The physiological condition of the human cardiovascular system is primarily determined from the electrocardiogram (ECG) and blood pressure signals. Diagnostic and therapeutic medical procedures and the operation of various medical devices often rely on the temporal location of various events observed in these signals. The QRS complex (R wave) is one distinguishing characteristic of the ECG waveform; whereas the systolic peak, upstroke and the dicrotic notch are the most prominent events in the arterial blood pressure signal. Detection of these waveform characteristics may be used for calculating I heart rate and the systolic time intervals including the pre-ejection period (PEP), left ventricular ejection time (LVET) and electromechanical systole (QS2).

This report describes an algorithm which accurately and consistently locates the dicrotic notch in the arterial blood pressure waveform for a range of heart rates, arrhythmias and irregular pressure waveforms (including baseline drift, catheter artifact, signal damping and noise) using the dyadic wavelet transform (DyWT).
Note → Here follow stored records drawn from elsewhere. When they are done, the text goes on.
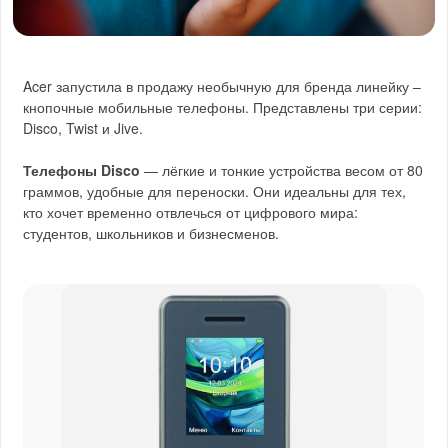
Acer запустила в продажу необычную для бренда линейку –
кнопочные мобильные телефоны. Представлены три серии:
Disco, Twist и Jive.
Телефоны Disco
— лёгкие и тонкие устройства весом от 80
граммов, удобные для переноски. Они идеальны для тех,
кто хочет временно отвлечься от цифрового мира:
студентов, школьников и бизнесменов.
Simultaneous occurrences of minima in the DyWT across several successive dyadic scales indicates a transient in the pressure waveform, from which the corresponding temporal location of the dicrotic notch is determined for each cardiac cycle.

The dyadic wavelet transform scheme for dicrotic notch detection has been tested on arterial blood pressure waveforms (radial, femoral, and axillary) with various heart rates, ranging from 40 to 140 beats per minute (bpm). Algorithm performance was evaluated using 71 patient data files from the Massachusetts General Hospital (MGH) database which includes simultaneous ECG and arterial pressure recordings. Four criteria were used to indicate detection performance: sensitivity, positive productivity, false positive rate and false negative rate. The accuracy of the proposed DyWT based dicrotic notch detection algorithm outperformed five previously published detection algorithms in terms of each of the four performance criteria. The Dy WT based detection algorithm achieved a sensitivity of 84%, a positive productivity of 85%, a false positive rate of 15 % and a false negative rate of 16% when tested 72 patient arterial blood pressure files of various waveform types, illustrative of a clinical environment. The next highest performers achieved a sensitivity as high as 66%, positive productivity of 72%, a false positive rate as low as 25%, and a false negative rate of 34%.